** Data for analysis follows **
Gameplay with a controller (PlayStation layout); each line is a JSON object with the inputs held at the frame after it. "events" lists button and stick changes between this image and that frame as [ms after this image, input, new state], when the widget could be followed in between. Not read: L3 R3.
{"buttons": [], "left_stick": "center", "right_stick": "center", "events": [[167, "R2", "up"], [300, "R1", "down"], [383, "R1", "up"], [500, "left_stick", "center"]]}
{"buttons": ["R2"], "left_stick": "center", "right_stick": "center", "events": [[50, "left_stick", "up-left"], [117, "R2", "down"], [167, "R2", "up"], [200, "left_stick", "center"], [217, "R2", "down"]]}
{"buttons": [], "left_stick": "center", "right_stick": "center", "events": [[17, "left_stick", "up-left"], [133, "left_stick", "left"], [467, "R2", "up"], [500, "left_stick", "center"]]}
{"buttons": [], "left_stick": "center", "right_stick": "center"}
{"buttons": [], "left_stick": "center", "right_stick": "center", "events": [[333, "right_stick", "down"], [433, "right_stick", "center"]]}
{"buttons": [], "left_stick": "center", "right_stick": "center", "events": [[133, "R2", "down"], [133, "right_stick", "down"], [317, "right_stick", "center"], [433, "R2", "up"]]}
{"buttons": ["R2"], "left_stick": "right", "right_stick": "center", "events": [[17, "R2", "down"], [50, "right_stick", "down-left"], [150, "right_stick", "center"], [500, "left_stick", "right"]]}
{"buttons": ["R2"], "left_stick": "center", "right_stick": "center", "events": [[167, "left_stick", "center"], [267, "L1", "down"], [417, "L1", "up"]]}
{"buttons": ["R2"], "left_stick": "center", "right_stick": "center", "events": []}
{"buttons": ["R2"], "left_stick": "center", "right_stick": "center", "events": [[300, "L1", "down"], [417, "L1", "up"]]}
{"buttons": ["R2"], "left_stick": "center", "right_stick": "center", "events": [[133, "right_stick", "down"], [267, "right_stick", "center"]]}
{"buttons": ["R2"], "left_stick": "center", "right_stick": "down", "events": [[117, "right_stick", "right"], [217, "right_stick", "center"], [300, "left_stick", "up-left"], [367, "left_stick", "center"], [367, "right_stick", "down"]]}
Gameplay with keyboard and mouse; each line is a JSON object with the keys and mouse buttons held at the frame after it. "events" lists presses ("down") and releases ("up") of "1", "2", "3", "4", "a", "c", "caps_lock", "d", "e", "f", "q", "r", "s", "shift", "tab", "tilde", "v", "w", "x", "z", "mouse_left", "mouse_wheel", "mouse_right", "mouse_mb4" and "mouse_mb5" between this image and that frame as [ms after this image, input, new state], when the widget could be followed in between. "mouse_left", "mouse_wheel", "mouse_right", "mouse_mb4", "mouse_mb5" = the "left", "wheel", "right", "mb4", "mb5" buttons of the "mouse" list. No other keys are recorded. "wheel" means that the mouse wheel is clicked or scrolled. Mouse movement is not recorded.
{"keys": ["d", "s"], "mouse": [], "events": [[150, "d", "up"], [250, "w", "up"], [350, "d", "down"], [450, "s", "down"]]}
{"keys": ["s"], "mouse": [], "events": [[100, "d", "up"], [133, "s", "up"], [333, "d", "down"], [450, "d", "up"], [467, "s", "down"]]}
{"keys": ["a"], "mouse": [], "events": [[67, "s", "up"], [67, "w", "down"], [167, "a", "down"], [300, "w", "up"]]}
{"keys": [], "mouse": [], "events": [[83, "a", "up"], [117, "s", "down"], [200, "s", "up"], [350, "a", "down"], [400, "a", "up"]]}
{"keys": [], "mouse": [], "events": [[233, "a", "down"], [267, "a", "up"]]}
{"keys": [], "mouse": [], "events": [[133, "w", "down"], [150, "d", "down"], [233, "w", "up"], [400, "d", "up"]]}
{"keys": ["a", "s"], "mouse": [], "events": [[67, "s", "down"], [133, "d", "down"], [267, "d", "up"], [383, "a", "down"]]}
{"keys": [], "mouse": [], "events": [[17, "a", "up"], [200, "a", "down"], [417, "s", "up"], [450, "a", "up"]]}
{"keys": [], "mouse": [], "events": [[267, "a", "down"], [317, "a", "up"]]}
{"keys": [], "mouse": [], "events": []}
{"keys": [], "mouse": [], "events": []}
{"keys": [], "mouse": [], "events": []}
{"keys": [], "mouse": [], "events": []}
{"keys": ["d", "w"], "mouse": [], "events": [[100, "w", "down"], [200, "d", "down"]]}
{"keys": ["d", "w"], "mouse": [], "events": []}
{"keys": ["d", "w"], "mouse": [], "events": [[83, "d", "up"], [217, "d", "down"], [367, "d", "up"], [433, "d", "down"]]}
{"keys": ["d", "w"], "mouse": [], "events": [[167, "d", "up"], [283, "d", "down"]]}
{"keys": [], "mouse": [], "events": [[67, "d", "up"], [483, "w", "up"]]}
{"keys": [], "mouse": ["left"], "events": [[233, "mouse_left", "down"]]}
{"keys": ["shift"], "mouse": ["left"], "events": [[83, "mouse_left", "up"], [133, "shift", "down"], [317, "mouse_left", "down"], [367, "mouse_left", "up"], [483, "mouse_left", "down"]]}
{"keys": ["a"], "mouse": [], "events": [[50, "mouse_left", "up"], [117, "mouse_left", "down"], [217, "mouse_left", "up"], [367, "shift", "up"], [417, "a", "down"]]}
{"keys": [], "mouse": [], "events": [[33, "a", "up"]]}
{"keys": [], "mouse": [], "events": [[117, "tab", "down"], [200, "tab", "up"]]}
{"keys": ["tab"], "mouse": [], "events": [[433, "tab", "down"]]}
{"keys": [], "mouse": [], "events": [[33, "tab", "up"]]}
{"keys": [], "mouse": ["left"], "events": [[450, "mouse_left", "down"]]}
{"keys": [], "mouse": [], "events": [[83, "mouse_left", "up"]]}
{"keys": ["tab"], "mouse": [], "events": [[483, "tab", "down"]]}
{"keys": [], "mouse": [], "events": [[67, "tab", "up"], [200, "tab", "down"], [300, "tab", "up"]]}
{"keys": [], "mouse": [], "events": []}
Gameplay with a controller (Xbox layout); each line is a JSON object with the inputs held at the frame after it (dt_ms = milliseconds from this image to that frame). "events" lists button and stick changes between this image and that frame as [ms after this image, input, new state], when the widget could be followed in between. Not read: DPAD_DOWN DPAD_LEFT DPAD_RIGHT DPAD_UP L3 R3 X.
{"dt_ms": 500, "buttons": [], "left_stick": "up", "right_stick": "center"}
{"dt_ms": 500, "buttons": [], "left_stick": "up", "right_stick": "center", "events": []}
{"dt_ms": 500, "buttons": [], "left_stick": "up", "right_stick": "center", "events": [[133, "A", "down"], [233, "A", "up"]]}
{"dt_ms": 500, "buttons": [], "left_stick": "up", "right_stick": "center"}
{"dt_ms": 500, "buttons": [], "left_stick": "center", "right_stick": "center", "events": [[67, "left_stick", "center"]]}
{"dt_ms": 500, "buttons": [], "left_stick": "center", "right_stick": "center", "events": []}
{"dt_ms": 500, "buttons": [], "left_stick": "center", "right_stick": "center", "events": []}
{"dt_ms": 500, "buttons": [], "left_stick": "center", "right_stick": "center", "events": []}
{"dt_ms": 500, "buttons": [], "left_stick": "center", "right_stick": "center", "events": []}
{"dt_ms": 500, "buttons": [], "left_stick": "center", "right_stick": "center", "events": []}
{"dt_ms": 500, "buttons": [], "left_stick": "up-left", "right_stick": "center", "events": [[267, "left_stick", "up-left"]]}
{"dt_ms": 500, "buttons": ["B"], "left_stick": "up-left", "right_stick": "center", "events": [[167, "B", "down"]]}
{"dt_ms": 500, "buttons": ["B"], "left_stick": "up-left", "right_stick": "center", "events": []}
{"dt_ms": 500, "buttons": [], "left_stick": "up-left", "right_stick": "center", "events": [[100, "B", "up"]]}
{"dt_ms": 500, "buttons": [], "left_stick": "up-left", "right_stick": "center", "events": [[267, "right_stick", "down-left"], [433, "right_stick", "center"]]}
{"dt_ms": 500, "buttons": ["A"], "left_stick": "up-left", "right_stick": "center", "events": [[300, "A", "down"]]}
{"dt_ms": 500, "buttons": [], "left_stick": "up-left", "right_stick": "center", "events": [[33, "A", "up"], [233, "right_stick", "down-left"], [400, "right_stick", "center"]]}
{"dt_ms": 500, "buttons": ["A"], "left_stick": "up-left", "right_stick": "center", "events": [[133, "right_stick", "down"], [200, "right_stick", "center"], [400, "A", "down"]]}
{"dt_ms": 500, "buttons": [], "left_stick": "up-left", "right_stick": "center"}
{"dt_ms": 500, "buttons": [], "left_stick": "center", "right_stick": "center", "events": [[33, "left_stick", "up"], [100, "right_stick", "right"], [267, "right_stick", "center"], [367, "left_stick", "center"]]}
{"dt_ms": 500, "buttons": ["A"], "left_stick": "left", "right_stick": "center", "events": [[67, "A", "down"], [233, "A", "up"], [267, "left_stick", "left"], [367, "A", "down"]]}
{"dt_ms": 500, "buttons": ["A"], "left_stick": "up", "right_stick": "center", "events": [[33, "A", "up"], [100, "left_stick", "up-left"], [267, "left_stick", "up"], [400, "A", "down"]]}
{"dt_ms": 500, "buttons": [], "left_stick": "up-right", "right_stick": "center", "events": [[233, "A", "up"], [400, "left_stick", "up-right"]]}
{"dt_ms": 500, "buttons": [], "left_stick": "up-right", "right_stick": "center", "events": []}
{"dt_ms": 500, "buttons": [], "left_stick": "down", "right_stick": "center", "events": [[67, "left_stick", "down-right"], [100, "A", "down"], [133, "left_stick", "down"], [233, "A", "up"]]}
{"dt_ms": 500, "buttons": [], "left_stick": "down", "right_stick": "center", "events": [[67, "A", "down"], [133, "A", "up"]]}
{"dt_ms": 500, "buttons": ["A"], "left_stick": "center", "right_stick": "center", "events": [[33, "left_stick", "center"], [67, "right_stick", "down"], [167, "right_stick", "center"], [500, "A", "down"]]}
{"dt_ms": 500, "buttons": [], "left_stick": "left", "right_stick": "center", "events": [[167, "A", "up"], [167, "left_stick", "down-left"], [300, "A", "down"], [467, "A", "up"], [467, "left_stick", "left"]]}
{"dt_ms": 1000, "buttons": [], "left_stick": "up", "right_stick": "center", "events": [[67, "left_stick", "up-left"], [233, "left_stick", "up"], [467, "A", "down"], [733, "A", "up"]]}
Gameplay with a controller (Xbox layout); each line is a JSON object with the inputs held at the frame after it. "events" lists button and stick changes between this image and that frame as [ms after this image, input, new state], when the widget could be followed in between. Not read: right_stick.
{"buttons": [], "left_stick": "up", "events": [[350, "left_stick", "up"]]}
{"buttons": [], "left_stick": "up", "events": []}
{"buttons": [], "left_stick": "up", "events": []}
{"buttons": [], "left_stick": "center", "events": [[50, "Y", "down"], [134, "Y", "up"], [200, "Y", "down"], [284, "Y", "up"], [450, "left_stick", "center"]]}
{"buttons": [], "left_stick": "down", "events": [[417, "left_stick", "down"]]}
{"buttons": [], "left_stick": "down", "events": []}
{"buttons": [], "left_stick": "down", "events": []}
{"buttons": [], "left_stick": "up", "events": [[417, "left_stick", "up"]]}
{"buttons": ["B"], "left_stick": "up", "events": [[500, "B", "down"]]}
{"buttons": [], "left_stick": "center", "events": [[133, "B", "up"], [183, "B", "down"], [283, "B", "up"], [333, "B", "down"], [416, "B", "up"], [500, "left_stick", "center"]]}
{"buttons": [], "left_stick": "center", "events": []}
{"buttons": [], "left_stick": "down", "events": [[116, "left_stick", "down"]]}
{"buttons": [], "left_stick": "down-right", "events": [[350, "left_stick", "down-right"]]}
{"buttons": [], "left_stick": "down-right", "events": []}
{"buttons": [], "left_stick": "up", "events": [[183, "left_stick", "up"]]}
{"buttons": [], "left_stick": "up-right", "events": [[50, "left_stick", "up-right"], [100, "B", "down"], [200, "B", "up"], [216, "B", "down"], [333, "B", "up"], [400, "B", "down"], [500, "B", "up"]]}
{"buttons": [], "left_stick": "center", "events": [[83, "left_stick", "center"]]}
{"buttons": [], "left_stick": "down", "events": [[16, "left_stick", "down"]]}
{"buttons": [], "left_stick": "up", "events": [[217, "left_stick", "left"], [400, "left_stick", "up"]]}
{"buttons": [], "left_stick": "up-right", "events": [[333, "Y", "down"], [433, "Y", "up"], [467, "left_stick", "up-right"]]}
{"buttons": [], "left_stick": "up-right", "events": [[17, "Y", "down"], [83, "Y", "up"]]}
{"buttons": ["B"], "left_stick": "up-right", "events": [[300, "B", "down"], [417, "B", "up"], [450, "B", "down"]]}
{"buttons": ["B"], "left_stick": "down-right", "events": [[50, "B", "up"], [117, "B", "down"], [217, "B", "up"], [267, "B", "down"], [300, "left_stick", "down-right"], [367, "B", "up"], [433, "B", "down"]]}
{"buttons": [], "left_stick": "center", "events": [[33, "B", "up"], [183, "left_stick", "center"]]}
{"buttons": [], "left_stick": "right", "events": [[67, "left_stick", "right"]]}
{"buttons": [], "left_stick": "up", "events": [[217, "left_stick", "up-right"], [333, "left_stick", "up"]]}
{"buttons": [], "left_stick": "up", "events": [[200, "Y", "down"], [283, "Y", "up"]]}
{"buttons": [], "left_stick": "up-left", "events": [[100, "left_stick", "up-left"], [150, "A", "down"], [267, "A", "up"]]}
** End of Data for analysis **
■ What to do: Copy out the lines of the records above in which the string "read" appears.

■ Result:
Gameplay with a controller (PlayStation layout); each line is a JSON object with the inputs held at the frame after it. "events" lists button and stick changes between this image and that frame as [ms after this image, input, new state], when the widget could be followed in between. Not read: L3 R3.
Gameplay with a controller (Xbox layout); each line is a JSON object with the inputs held at the frame after it (dt_ms = milliseconds from this image to that frame). "events" lists button and stick changes between this image and that frame as [ms after this image, input, new state], when the widget could be followed in between. Not read: DPAD_DOWN DPAD_LEFT DPAD_RIGHT DPAD_UP L3 R3 X.
Gameplay with a controller (Xbox layout); each line is a JSON object with the inputs held at the frame after it. "events" lists button and stick changes between this image and that frame as [ms after this image, input, new state], when the widget could be followed in between. Not read: right_stick.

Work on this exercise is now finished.